Instruction. Rewrite the part of the lines that opens with the line containing "family: Sargassaceae" and closes with the line containing "catalogue / barcode: US 590476". Replace "country" with "nation" and leave everything else unchanged.
== Provided information ==
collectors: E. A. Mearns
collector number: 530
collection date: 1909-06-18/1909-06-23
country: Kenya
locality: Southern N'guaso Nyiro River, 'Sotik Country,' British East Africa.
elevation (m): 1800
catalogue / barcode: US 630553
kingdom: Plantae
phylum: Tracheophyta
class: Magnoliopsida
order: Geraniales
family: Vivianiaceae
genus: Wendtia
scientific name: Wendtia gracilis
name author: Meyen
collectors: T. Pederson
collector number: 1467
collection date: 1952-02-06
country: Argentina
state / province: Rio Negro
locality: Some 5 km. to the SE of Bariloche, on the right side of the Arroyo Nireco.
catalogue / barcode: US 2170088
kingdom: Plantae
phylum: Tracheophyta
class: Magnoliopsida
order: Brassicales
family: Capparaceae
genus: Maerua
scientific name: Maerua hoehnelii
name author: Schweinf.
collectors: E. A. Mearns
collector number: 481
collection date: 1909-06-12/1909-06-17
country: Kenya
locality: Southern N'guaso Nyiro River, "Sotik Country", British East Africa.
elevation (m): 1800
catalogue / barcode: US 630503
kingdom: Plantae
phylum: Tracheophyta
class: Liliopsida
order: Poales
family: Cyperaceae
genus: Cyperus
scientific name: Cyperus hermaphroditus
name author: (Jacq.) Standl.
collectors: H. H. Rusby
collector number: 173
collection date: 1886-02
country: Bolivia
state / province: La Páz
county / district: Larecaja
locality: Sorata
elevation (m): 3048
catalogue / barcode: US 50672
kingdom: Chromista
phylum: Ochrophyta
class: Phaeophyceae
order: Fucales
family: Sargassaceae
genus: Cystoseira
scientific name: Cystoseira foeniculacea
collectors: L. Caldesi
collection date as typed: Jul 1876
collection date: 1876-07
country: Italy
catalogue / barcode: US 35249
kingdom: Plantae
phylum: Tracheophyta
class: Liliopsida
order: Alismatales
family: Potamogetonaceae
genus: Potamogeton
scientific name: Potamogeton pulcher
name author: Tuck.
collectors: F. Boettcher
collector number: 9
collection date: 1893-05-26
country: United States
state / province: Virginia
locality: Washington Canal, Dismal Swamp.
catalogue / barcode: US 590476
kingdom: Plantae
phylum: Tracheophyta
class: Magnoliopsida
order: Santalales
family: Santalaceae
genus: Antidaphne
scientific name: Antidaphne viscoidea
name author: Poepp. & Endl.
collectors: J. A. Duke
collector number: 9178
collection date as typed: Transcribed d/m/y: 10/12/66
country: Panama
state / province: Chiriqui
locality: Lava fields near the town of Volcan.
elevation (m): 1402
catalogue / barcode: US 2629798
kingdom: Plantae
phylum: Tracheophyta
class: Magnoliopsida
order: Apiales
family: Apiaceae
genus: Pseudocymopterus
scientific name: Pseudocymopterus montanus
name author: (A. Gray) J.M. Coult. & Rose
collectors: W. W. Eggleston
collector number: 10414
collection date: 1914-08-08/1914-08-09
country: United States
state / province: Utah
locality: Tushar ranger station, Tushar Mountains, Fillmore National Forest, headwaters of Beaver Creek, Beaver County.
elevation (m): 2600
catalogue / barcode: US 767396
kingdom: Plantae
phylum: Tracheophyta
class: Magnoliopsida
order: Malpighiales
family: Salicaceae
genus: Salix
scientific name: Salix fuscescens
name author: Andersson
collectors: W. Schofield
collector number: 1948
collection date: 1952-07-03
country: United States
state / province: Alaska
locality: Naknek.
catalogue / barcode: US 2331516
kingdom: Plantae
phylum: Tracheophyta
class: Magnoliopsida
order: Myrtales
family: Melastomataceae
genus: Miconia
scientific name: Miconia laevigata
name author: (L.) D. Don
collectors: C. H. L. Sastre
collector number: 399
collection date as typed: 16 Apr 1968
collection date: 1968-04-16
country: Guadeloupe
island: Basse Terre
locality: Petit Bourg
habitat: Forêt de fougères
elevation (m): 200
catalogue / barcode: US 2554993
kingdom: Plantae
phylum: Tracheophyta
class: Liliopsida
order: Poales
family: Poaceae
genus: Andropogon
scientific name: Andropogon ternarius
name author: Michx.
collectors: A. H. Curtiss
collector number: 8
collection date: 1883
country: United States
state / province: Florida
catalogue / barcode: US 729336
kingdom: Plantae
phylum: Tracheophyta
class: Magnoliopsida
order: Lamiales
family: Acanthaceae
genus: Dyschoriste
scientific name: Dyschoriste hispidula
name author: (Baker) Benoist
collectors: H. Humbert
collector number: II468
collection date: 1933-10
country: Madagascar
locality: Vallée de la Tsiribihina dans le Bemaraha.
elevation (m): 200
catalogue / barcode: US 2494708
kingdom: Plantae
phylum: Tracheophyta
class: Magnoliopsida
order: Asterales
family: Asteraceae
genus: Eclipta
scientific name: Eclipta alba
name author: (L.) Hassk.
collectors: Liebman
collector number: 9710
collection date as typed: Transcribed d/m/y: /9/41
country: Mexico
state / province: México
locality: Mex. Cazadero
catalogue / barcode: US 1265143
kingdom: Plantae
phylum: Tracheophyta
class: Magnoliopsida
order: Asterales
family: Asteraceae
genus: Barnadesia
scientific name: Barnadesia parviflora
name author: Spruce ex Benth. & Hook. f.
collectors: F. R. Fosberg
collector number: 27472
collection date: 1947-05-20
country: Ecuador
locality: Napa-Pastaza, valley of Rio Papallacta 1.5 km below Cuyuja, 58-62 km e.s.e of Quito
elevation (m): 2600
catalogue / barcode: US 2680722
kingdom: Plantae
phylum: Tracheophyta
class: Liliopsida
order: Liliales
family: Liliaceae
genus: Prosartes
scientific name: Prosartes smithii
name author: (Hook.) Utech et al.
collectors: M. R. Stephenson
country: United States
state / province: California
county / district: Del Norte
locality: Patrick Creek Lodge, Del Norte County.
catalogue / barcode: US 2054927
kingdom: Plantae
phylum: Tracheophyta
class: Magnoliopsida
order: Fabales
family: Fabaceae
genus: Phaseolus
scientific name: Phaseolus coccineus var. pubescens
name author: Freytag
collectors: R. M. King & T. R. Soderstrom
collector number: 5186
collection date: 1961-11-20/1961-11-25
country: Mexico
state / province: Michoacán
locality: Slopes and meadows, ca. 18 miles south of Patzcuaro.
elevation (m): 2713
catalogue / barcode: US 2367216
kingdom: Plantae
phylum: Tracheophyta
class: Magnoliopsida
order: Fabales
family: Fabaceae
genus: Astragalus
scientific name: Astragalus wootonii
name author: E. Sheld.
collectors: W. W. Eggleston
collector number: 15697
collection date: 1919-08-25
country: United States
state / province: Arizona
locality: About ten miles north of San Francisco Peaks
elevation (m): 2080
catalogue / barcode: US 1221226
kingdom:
===
Answer for the task.
family: Sargassaceae
genus: Cystoseira
scientific name: Cystoseira foeniculacea
collectors: L. Caldesi
collection date as typed: Jul 1876
collection date: 1876-07
nation: Italy
catalogue / barcode: US 35249
kingdom: Plantae
phylum: Tracheophyta
class: Liliopsida
order: Alismatales
family: Potamogetonaceae
genus: Potamogeton
scientific name: Potamogeton pulcher
name author: Tuck.
collectors: F. Boettcher
collector number: 9
collection date: 1893-05-26
nation: United States
state / province: Virginia
locality: Washington Canal, Dismal Swamp.
catalogue / barcode: US 590476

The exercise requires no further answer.